Где-то в середине августа события приняли новый оборот. Утром в среду возникли неприятности из-за Рамона, преемника того репатриированного созерцателя эротических сцен. Рамон отказался выносить и сжигать мусор на том основании, что и так чересчур загружен грязной посудой после завтрака. Затем, пока я ездил на склад бакалеи в Болдок за чаем, кофе и всякой другой всячиной, вышел из строя морозильник. Он никогда не отличался стабильной работой в жаркую погоду, а столбик термометра держался большую часть недели где-то на уровне восьмидесяти. [1]
1
По Фаренгейту; т. е. примерно 27"С. (Здесь и далее – примечания переводчика.)
Требовалось разыскать и привезти электрика. Свалившись как снег на голову, в половине шестого прибыли одна за другой сразу три партии постояльцев (включая четверых детишек), подосланные, вне сомнений, руководством все той же антигостиничной лиги. Жена сумела представить дело так, что во всем этом виноват лично я.

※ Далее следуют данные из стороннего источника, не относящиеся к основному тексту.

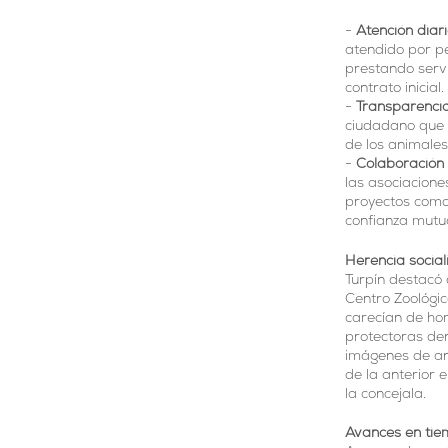
Atención diari
atendido por p
prestando servic
contrato inicial.
Transparencia
ciudadano que q
de los animales
Colaboración 
las asociacion
proyectos como 
confianza mutu
Herencia socia
Turpín destacó 
Centro Zoológic
carecían de hor
protectoras den
imágenes de an
de la anterior 
la concejala.
Avances en tiem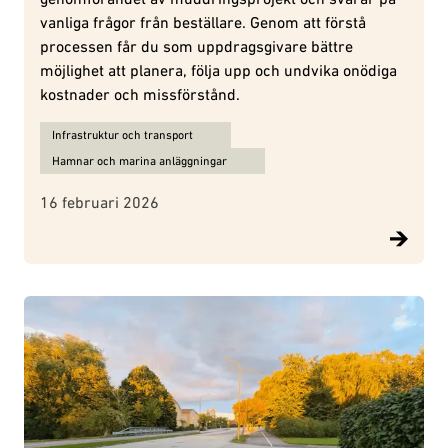
vanliga frågor från beställare. Genom att förstå
processen får du som uppdragsgivare bättre
möjlighet att planera, följa upp och undvika onödiga
kostnader och missförstånd.
Ämnen för Muddring i praktiken: så går arbetet till steg för steg:
Infrastruktur och transport
Hamnar och marina anläggningar
16 februari 2026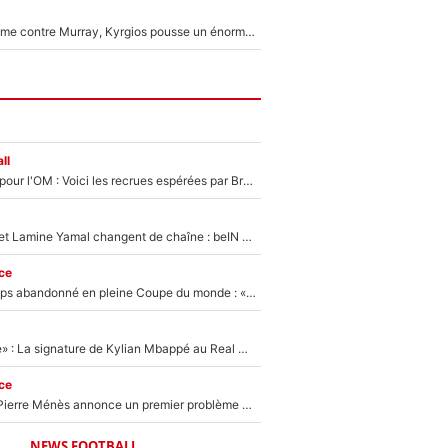
Victime de racisme contre Murray, Kyrgios pousse un énorme coup de gueule !
ll
Plus de 100M€ pour l'OM : Voici les recrues espérées par Bruno Genesio et Grégory Lorenzi après l’opération dégraissage
Kylian Mbappé et Lamine Yamal changent de chaîne : beIN SPORTS ne digère pas cette décision historique et prédit un fiasco pour la Liga
ce
Didier Deschamps abandonné en pleine Coupe du monde : «La FFF était déjà passée à Zinedine Zidane»
«C'est une fierté» : La signature de Kylian Mbappé au Real Madrid continue de régaler l'Espagne
ce
Michael Olise : Pierre Ménès annonce un premier problème pour Zinedine Zidane en équipe de France
NEWS FOOTBALL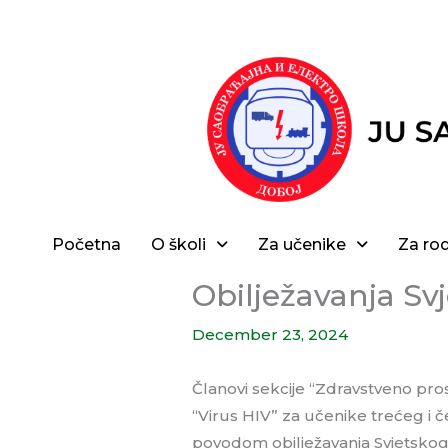
Skip
to
content
Početna
O školi
Za učenike
Za rod
Obilježavanja Sv
December 23, 2024
Članovi sekcije “Zdravstveno pr
“Virus HIV” za učenike trećeg i č
povodom obilježavanja Svjetsko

Чуть позже, усадив отца перед открытым окном в гостиной со стаканчиком виски, сильно разбавленным водой, я покинул нашу жилую половину на втором этаже и увидел, что кто-то стоит у лестницы, ведущей вниз, – спиной ко мне. Я продолжаю утверждать, что это была женщина – в вечернем платье, несколько тяжеловатом для такого душного августовского вечера. В банкетном зале, единственном помещении для публики на нашем этаже, не планировалось никаких мероприятий вплоть до следующей недели, а граница нашей жилой половины четко обозначена соответствующей табличкой.

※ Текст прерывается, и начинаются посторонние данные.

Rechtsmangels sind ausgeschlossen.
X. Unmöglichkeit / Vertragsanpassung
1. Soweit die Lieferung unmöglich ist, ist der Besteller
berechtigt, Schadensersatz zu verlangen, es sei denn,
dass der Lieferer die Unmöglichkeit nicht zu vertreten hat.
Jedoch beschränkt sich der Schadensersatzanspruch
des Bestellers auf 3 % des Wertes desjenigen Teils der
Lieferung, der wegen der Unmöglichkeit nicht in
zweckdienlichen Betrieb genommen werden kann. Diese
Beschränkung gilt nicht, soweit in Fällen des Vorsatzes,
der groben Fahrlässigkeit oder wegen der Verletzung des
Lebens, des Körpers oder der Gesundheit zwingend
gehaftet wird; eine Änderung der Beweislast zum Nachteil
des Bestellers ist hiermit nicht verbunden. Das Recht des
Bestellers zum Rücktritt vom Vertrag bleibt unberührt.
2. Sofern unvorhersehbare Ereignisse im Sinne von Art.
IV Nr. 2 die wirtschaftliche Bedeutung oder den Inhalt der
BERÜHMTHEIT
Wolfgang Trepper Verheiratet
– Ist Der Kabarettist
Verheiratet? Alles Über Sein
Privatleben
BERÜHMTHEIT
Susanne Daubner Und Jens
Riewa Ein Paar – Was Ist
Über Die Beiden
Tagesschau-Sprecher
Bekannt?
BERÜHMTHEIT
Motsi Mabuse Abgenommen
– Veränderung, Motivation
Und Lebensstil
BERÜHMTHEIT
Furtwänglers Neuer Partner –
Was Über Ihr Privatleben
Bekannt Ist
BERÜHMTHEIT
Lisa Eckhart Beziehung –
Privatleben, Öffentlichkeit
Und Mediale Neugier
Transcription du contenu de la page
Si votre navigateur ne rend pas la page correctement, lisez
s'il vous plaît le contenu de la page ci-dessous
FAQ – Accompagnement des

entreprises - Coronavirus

Я спросил со всей агрессивной вкрадчивостью, на какую только был способен:
– Чем могу служить, мадам?
Фигура повернулась ко мне лицом – быстро, но беззвучно. Я успел мельком разглядеть бледное лицо с тонкими губами, тяжелые золотисто-каштановые локоны и большой голубоватый кулон на шее. Но что бросилось в глаза, так это ее удивление и тревога, которые не поддавались объяснению: она не могла не слышать, как я приближаюсь (от двери до лестничной площадки футов двадцать), и она должна была сразу догадаться, кто я такой.
В эту секунду меня позвал отец, и мне пришлось откликнуться:
– Да, что ты хочешь?
– Морис, э-э… Пожалуйста, пришли кого-нибудь, пусть принесет вечернюю газету. Можно местную.
– Я скажу Фреду, он поднимется к тебе.
– Только сразу, пожалуйста. Если, конечно, Фред не занят.
– Хорошо, отец.
Наш разговор продолжался не более десяти секунд, но, когда я обернулся, лестничная площадка была пуста. Женщина, должно быть, решила не разыгрывать дальше обостренную чувствительность и ушла продолжать свои поиски на первом этаже. По-видимому, там она нашла то, что искала, поскольку я больше не видел ее – ни на лестнице, ни в прихожей, ни в баре.